死亡入院患者4人から多剤耐性緑のう菌 院内感染か 千葉大病院
NHK  10月6日 
千葉大学医学部附属病院でことし8月以降に死亡した入院患者4人から抗生物質などの抗菌薬が効きにくい「多剤耐性緑のう菌」が検出され、病院は4人がいずれも同じフロアに入院していたことから院内感染の疑いもあると見て調査しています。
千葉市にある千葉大学医学部附属病院はことし8月下旬から先月下旬にかけて死亡した4人の入院患者から「多剤耐性緑のう菌」が検出されたと、5日、ホームページで発表しました。
病院によりますと、4人はいずれも同じフロアに入院していたということです。
このため病院は院内感染の疑いがあると見て、4人から検出された菌を千葉市環境保健研究所に送って遺伝子の型が同じかどうか分析を進めています。
 
多剤耐性緑のう菌は抗生物質などの抗菌薬が効きにくく、免疫力が低下した患者が感染すると肺炎などを引き起こして死亡するおそれもあるということです。
 
これまでに4人のほかに感染は確認されていないということで、病院は感染の拡大防止対策を進めるとともに感染経路を調べています。
「多剤耐性緑のう菌」とは
「多剤耐性緑のう菌」は、身の回りに広く存在する細菌の一種「緑のう菌」のうち、複数の抗生物質などの抗菌薬が効きにくい「多剤耐性」になったものです。

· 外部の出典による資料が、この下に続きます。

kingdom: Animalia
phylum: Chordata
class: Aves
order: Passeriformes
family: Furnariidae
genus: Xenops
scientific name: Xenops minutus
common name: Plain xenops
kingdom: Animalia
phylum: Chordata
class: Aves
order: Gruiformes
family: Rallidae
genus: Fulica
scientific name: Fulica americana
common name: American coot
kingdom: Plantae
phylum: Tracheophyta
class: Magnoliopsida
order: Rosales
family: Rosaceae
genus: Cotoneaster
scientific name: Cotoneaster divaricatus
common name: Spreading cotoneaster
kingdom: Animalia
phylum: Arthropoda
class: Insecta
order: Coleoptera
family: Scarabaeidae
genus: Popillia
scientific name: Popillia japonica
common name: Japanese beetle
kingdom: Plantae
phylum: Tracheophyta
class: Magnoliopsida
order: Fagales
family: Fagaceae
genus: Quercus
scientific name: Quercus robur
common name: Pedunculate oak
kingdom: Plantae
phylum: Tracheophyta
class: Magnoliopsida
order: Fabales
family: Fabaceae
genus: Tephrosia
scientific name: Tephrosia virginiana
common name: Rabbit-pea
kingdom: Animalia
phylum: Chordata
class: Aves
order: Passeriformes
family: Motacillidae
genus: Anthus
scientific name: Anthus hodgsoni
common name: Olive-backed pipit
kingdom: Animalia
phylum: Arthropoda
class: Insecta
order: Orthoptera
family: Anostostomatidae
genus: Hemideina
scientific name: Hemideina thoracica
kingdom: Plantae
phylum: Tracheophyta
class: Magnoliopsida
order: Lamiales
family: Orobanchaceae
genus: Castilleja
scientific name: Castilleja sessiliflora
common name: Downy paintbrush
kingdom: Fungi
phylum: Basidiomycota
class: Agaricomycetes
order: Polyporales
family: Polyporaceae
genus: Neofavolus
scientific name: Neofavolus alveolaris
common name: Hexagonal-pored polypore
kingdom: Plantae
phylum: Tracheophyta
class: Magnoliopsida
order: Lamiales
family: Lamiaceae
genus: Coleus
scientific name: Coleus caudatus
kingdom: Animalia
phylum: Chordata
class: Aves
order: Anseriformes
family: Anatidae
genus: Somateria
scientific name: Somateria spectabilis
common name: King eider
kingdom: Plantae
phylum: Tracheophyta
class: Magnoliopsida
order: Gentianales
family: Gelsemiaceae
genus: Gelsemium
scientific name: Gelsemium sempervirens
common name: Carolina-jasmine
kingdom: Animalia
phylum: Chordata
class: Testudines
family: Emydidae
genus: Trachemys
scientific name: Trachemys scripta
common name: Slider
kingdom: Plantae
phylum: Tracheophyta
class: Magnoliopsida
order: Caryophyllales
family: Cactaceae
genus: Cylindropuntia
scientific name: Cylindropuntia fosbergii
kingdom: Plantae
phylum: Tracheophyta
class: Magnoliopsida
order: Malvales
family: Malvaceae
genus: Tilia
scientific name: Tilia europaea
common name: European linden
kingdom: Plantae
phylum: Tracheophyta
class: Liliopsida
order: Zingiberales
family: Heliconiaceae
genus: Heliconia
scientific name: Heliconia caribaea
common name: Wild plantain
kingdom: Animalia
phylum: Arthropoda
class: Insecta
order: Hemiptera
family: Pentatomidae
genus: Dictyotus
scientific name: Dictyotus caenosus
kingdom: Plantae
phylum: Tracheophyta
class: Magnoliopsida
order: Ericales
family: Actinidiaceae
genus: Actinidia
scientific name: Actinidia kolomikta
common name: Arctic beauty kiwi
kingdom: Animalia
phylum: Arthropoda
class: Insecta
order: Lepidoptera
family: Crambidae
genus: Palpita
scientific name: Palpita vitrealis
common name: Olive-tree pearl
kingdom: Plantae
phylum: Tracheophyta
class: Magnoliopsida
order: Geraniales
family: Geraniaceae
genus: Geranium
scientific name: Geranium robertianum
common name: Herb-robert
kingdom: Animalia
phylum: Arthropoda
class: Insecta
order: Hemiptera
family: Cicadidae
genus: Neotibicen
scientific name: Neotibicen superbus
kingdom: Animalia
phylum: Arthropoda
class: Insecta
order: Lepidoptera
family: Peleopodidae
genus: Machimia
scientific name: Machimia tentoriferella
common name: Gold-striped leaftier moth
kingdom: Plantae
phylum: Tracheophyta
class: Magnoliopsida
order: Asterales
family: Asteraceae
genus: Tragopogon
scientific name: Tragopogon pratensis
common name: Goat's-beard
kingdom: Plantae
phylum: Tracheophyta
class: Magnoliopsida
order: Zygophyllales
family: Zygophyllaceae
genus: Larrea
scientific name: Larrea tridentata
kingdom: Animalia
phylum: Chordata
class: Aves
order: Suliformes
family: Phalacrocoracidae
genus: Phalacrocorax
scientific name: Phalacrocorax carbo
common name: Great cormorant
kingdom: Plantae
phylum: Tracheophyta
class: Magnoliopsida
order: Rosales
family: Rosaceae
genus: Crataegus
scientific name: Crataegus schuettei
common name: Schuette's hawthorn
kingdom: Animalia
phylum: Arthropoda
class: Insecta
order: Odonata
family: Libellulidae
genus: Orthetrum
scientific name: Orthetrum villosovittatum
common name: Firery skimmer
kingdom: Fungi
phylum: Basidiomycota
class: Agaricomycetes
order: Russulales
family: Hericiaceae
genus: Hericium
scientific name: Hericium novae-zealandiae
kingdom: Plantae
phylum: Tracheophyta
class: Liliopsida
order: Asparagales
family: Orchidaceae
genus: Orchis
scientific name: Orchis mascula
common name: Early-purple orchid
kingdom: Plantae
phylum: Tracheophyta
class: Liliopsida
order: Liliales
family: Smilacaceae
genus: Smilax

病気などで抵抗力の弱った人が感染すると、肺炎や尿路感染症を引き起こし、悪化すると敗血症などで死亡するケースもあります。
 
昭和50年代から報告されるようになり、その後、さまざまな抗菌薬に耐性をもつ緑のう菌が発見され、各地の病院で院内感染の原因として報告されて問題となっています。
 
国立感染症研究所によりますと、およそ500の病院から報告を受けた患者の数は、平成15年に759件と多かったのですが、その後、減少傾向で、おととしまでの5年間は年間の患者数は200件から400件余りで推移しています。